Records supplied section start

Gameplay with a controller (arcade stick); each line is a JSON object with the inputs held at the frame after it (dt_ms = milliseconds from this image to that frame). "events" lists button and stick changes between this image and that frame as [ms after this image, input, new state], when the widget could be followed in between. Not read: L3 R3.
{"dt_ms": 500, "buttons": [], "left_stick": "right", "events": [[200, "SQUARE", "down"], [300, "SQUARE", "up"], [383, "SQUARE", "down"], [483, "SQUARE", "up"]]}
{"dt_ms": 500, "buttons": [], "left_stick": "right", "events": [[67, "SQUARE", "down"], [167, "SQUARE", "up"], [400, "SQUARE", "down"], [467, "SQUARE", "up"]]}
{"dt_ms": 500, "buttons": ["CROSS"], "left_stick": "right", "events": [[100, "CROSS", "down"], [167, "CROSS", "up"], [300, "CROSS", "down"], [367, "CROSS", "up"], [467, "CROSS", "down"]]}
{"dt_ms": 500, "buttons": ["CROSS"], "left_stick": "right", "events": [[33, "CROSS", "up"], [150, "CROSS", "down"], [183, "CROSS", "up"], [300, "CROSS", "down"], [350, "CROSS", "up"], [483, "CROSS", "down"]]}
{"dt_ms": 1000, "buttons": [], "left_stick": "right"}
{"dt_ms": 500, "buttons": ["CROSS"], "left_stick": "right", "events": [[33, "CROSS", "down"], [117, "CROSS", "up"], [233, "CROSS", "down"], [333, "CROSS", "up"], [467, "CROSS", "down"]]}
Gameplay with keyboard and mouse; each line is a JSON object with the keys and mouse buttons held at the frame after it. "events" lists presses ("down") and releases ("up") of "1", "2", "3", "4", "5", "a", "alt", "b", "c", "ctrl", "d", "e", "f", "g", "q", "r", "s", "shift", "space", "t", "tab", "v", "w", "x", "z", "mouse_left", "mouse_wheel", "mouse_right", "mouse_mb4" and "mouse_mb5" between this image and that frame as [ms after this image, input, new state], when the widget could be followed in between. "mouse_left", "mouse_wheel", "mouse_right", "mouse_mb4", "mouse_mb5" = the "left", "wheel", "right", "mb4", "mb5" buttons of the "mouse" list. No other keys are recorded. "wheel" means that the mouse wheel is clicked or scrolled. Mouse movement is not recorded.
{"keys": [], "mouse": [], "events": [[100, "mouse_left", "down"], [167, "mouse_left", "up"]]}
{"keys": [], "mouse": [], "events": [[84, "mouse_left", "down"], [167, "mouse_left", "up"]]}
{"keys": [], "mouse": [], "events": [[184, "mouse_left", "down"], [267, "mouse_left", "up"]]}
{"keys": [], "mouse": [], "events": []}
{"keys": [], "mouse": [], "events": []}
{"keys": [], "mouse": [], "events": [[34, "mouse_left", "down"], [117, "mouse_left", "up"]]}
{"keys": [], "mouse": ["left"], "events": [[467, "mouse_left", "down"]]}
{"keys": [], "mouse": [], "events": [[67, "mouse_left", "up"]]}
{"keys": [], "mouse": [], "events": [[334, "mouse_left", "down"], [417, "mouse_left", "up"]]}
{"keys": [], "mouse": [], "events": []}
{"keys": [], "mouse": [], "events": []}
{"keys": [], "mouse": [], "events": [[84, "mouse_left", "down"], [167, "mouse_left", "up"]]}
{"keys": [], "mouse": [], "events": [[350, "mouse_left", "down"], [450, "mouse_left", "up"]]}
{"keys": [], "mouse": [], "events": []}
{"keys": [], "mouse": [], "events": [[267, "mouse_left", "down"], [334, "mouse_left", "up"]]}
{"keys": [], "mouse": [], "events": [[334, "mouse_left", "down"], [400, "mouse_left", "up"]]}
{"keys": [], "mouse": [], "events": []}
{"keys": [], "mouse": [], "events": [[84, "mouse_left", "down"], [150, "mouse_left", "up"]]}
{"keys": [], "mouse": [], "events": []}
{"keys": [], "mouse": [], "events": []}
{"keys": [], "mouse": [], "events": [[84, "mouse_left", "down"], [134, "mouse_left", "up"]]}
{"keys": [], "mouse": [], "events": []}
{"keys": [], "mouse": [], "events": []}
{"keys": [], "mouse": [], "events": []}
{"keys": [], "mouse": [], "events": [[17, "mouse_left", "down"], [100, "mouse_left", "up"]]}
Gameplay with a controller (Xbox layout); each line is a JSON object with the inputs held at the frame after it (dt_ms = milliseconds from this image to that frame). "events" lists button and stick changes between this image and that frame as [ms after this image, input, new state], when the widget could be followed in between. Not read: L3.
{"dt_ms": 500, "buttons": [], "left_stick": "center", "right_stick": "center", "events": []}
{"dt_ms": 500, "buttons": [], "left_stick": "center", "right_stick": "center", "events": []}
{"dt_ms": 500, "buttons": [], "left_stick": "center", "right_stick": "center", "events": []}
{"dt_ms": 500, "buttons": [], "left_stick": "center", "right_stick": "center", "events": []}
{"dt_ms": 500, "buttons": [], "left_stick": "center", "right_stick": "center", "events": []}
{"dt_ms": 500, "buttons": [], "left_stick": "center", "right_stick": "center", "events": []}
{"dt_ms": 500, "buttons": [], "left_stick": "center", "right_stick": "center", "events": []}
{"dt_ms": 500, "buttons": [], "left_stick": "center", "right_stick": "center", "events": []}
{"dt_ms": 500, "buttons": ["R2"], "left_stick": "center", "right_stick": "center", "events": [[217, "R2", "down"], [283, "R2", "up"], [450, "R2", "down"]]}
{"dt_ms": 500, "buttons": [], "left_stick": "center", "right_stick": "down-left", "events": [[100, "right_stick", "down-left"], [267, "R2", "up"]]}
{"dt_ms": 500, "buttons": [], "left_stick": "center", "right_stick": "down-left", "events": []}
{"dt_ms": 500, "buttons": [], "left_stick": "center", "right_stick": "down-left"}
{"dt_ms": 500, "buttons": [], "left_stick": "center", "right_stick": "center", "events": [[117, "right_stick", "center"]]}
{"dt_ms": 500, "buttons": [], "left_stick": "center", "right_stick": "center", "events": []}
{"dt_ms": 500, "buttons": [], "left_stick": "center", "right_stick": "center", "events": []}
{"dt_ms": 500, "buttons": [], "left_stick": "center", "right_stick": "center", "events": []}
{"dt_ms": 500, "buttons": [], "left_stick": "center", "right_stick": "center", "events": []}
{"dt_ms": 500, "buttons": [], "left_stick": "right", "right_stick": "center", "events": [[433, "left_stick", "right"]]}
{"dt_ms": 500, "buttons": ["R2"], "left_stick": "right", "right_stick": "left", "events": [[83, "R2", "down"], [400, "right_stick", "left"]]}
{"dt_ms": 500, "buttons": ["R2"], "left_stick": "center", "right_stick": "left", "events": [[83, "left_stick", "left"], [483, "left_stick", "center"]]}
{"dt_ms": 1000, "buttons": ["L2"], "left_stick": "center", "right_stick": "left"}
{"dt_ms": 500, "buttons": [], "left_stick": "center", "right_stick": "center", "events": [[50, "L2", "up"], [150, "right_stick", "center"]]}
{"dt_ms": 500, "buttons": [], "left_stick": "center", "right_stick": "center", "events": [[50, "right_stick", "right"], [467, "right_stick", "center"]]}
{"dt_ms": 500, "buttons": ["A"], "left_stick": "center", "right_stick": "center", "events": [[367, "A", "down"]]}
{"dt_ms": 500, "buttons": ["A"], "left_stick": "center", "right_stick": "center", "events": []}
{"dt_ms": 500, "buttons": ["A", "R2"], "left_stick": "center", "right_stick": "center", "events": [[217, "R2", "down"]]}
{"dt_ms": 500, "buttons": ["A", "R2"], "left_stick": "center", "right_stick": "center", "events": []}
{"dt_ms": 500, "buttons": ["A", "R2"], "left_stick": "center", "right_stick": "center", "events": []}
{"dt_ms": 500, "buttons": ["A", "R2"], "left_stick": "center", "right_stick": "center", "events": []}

Records supplied section end

- _What you have to do_: Your answer should be one number: how many lines above contain "SQUARE".

- _Exercise answer_: 2